How this skill works

It checks or refreshes an osgrep index for the repository, runs natural-language queries against the indexed content, and returns ranked matches with file paths and snippet previews. The workflow recommends inspecting the returned snippets, reading the surrounding code for context, and producing a concise explanation that cites files and line ranges.
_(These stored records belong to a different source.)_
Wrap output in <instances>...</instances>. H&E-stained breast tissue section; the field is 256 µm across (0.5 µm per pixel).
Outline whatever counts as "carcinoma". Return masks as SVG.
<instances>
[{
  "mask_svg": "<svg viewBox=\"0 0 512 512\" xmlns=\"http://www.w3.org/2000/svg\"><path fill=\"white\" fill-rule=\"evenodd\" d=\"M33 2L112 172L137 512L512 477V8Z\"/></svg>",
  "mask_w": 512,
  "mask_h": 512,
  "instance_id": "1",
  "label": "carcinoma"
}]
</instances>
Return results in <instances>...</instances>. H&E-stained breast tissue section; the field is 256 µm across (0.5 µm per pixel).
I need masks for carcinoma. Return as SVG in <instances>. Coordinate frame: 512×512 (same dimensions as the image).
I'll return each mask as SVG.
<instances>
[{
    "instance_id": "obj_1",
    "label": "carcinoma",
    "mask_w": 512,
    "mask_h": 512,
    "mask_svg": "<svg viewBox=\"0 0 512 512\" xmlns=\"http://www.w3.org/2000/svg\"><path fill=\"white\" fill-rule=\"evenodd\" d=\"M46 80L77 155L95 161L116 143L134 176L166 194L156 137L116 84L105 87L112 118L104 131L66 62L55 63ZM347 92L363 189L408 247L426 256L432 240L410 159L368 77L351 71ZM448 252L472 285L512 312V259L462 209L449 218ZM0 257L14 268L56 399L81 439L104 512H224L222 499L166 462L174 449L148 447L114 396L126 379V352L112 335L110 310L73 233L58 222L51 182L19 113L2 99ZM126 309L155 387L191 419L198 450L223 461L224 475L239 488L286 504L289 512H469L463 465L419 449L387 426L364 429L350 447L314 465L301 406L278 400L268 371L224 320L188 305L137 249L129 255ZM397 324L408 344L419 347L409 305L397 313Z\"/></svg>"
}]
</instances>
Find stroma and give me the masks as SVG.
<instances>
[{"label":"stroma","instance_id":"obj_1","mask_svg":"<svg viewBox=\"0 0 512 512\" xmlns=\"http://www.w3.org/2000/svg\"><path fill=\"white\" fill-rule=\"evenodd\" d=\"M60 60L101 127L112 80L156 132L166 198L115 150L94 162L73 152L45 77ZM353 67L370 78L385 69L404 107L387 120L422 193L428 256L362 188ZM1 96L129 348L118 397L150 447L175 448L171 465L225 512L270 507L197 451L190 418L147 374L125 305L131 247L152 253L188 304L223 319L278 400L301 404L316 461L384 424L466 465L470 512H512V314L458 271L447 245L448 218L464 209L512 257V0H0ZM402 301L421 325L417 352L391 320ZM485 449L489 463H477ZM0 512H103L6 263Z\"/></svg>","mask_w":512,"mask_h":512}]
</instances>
It supports modes for compact file lists, full content, relevance scores, and machine-readable JSON.

When to use it

Asking “where is X implemented?” or “how does Y work?”
Finding code that handles a specific feature, workflow, or behavior
Exploring architecture and implementation patterns across a large repo
Locating API endpoints, config loading, or database queries
Refining vague searches into actionable file-level pointers

Best practices

Use descriptive natural-language phrases instead of single keywords (e.g., “authentication logic and user login”).
Refresh the osgrep index when the repo has changed or results look stale (use --sync for safety).
Start broad, then narrow queries with domain terms and synonyms if results are noisy.
Prefer --compact for quick file overviews and --content when you need full context.
Always read matched snippets in context and cite files + line ranges rather than dumping raw search output.

Example use cases

User: “Where do we calculate shipping costs?” → query: “shipping cost calculation and pricing logic”; result: files and lines to inspect.
User: “How does authentication work?” → find login, session, and middleware implementations and summarize flow.
User: “Find the code that handles config loading” → search descriptive phrase, then cite loader and env parsing files.
Refactor planning: locate all uses of a pattern (e.g., “cache invalidation and TTL”) to estimate impact.
Automated tooling: run osgrep --json to feed search results into a remediation or analysis script.

FAQ

What if osgrep returns irrelevant results?

Check scores with --scores, add domain-specific terms or synonyms, and rerun with a narrower phrase. Low scores (<0.15) indicate poor matches.

How often should I re-index?

Re-index after pulls, major refactors, or when files appear missing. Use --sync for a safe search that updates the index first.